Whole Foods has a commitment to selling as much local product as possible. In terms of fish, our “local” area is defined as MA, CT, Long Island, and occasionally NJ. Whole Foods is the only grocery store in the country that owns its own docks in Gloucester, MA, called Pigeon Cove. At Pigeon Cove WF buyers can work directly with local fisherman and all seafood that comes out of the Pigeon Cove facility is free of sulfates and dyes.
Today local selections included: Oysters from Fisher’s Island, NY (harvested on Tuesday, in store on Wednesday); Wellfleet Oysters and Littleneck Clams from Wellfleet, MA; Squid from Montauk; Sea Scallops (always dry, never soaked in an solutions designed to inflate the scallops) from New Bedford, MA. Sidenote: different sexed scallops are different colors, interesting. Mike noted that, for our area, we are really coming into the season for local seafood and as the spring and summer progresses the local seafood selection available at Whole Foods will continue to expand. He suggests buying fish when it is in season to ensure that you get the best product available.
I was curious about smoked salmon because it is one of my youngest’s favorite foods and I am never sure which is the best to buy. In order for Whole Foods to sell smoked salmon in their store the manufacturer needs to source their salmon from a farm that meets the criteria set forth by Whole Foods (look for the “Responsibly Farmed” logo on smoked salmon in store). I learned that companies who supply Whole Foods source their salmon from high quality farms with strict standards but the standards may not be the same for other buyers. This actually cleared up some confusion I had had in the past about the price difference between one particular brand carried at both my local Whole Foods and my local chain supermarket. Mike noted that most likely the salmon is not from the same farm even though the brand packaging is the same. Interesting.
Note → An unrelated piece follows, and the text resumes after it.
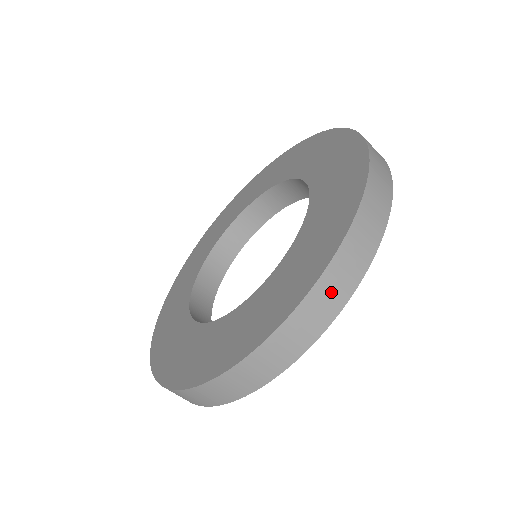
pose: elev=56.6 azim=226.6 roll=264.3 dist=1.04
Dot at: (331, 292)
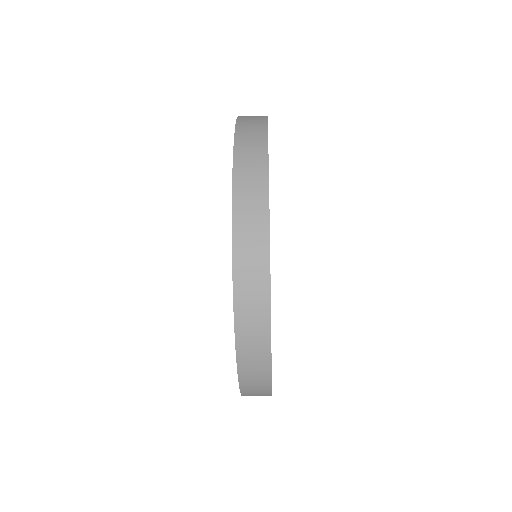
Dot at: (250, 265)
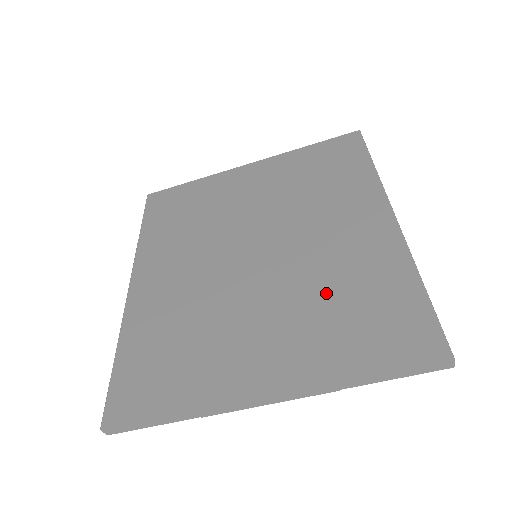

He also addressed the issue of “natural flavoring” that is prominent on many smoked salmon packages. Mike said that most of the time the natural flavoring is the smoke or the proprietary spice blend used on the smoked salmon.
Fish in Lunch Boxes – Considerations
Fish is an excellent addition to a healthy kids lunch box. I typically include leftover fish on top of salads in lunch boxes. It is an easy and healthy protein and a quick throw-together lunch. My youngest loves smoked salmon and I add that in a variety of ways to her lunches (plain, rolled up with cream cheese, on a skewer with cheese, with crackers, over salads, etc.).
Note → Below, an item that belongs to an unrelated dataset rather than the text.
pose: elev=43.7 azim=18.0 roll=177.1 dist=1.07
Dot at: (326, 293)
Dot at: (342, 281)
Mike says the biggest consideration when packing fish into a lunch box is to make sure the lunch stays below 40 degrees. Seafood really needs to stay cold – that is why you always see fish packed in ice, on ice, and surrounded by ice. It is possible to keep lunch boxes that cold. Check out this blog post for some tips.
I really loved this visit to Whole Foods and continue to feel great about buying produce, fish, and meat from this store. The employees today were friendly and open and sooooo knowledgable. I also learned a little more about their kids programs (did you know kids can choose a free healthy snack when they enter the store to munch on while you shop!?!) which frankly I had payed little attention to before. Thank you so much to Whole Foods Albany for a very informed discussion today! I can’t wait to cook up the salmon that I bought there today!
*Whole Foods did not sponsor this post, nor did I receive any compensation, in any form, for my opinions shared today. This post was an original idea that I had, and I am grateful for Whole Foods for allowing me the opportunity to share all this information with you guys! All opinions are mine and mine alone! Thanks for reading!